* _Exercise_
Your answer must be the line holding "[338,140,368,169]" followed by every later line through the end of the entries, exactly as written.

Listed entries: Begin

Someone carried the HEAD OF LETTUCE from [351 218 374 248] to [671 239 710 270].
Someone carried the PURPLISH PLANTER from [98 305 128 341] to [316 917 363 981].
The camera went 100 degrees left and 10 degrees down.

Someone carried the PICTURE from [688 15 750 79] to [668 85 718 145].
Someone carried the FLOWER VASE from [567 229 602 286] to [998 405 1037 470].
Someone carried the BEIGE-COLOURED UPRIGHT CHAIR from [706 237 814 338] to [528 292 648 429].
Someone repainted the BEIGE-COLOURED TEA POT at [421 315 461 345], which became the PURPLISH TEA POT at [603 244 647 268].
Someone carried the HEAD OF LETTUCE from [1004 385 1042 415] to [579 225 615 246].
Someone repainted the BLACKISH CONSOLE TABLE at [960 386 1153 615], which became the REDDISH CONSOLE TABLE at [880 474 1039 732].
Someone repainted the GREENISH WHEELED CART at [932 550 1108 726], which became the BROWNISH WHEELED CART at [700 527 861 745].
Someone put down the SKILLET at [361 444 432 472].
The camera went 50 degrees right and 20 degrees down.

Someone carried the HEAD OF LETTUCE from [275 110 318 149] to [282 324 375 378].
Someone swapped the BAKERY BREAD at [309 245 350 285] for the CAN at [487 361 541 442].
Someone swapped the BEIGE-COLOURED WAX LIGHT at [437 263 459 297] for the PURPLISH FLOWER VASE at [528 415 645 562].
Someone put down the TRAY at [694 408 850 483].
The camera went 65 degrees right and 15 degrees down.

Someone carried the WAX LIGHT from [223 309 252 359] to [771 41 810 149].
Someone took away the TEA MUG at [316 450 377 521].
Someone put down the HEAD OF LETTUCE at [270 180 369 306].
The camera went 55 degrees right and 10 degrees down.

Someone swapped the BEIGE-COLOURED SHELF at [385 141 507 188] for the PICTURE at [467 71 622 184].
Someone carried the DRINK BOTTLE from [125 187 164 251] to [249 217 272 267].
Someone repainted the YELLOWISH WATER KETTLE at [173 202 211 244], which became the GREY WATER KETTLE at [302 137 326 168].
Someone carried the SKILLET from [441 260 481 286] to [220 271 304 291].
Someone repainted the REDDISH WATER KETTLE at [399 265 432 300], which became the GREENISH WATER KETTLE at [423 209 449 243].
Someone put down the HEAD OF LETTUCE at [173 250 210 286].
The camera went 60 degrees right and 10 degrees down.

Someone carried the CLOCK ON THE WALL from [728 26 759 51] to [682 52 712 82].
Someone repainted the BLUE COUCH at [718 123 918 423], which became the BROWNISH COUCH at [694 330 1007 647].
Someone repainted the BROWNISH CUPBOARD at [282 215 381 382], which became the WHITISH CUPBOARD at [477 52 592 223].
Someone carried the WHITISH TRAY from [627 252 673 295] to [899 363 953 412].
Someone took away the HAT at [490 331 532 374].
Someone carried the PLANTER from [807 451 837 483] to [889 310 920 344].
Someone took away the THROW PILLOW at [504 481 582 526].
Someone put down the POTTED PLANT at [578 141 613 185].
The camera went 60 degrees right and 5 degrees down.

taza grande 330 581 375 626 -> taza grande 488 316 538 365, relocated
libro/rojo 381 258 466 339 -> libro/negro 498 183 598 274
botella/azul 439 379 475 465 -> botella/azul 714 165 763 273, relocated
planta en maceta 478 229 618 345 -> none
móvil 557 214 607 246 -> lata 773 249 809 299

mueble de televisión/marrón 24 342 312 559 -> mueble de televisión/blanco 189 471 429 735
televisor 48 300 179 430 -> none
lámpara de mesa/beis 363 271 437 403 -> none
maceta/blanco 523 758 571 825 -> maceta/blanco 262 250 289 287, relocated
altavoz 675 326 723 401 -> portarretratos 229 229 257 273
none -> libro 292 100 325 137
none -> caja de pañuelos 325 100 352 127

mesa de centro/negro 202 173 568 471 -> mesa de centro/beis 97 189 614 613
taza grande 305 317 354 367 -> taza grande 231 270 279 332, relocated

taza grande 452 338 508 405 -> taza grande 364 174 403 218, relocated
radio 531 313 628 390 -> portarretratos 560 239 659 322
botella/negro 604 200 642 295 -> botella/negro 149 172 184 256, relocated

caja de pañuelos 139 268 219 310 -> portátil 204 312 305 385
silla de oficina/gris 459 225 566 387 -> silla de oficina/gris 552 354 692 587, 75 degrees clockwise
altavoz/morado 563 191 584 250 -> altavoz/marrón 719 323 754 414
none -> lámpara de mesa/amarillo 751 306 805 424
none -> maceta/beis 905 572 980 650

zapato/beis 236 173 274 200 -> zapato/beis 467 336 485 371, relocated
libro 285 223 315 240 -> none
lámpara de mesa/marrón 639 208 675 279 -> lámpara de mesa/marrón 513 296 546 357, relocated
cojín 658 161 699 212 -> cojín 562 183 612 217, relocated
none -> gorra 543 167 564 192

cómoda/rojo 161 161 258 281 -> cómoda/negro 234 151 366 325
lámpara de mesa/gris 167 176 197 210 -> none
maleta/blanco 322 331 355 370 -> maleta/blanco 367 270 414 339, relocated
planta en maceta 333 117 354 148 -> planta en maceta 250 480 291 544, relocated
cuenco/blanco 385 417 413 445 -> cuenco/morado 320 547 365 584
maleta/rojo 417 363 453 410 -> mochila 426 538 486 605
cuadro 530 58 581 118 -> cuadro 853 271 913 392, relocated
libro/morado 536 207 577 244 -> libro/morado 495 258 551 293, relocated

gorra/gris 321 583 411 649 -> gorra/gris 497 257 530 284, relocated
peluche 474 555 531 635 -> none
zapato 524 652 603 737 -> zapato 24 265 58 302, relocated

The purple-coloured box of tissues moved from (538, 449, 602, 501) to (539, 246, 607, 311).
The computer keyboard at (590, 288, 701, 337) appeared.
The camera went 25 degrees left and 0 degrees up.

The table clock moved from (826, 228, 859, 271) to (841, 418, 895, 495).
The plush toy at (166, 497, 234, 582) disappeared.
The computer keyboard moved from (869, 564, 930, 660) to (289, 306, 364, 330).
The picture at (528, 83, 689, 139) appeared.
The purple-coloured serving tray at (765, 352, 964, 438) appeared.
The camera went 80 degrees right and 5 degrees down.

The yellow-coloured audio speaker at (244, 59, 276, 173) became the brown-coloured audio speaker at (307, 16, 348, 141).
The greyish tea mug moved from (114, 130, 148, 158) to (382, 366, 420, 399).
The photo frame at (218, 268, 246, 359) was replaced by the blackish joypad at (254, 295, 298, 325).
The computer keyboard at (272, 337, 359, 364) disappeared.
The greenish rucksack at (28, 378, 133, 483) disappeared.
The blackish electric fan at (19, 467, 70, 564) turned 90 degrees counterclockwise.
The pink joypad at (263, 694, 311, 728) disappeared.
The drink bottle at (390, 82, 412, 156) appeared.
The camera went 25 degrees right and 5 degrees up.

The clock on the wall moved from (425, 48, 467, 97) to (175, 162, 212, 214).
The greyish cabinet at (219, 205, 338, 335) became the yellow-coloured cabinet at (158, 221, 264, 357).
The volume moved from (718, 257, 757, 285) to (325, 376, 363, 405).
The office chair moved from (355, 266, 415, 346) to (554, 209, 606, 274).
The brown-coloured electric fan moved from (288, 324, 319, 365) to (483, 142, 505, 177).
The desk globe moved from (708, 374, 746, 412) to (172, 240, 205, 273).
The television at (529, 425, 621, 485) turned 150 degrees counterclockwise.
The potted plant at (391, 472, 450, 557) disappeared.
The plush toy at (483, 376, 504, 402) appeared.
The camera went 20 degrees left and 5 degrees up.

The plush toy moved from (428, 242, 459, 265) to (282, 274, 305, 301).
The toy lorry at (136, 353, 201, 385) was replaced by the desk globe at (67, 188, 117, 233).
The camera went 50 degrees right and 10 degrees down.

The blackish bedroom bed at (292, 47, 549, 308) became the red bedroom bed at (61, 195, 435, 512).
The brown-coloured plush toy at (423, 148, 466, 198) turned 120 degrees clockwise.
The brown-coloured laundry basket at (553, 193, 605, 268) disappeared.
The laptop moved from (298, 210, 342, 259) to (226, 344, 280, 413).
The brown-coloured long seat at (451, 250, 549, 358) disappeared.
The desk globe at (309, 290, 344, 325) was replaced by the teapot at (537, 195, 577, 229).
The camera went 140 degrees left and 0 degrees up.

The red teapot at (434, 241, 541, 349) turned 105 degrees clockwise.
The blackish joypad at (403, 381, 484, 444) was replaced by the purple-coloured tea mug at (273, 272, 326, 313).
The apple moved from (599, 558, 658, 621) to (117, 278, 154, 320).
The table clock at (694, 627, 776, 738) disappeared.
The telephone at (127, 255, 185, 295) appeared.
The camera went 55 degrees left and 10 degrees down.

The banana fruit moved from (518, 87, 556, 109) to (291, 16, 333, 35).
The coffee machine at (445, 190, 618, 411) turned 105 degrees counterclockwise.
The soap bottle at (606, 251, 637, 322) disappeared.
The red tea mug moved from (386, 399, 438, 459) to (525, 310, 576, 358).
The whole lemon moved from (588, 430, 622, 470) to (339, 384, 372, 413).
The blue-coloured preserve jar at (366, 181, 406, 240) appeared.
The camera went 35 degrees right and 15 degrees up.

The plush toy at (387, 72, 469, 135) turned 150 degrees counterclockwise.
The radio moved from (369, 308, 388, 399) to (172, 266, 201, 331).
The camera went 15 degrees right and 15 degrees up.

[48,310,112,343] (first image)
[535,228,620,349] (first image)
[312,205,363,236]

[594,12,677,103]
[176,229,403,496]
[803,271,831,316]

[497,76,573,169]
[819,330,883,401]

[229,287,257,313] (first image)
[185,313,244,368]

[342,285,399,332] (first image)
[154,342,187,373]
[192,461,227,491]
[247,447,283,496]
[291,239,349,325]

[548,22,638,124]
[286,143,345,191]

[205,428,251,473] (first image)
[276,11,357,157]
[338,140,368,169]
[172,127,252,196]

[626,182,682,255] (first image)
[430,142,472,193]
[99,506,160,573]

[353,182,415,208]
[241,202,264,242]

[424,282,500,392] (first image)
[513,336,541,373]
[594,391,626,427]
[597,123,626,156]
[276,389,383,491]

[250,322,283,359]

Listed entries: End

* _Expected answer_
[338,140,368,169]
[172,127,252,196]

[626,182,682,255] (first image)
[430,142,472,193]
[99,506,160,573]

[353,182,415,208]
[241,202,264,242]

[424,282,500,392] (first image)
[513,336,541,373]
[594,391,626,427]
[597,123,626,156]
[276,389,383,491]

[250,322,283,359]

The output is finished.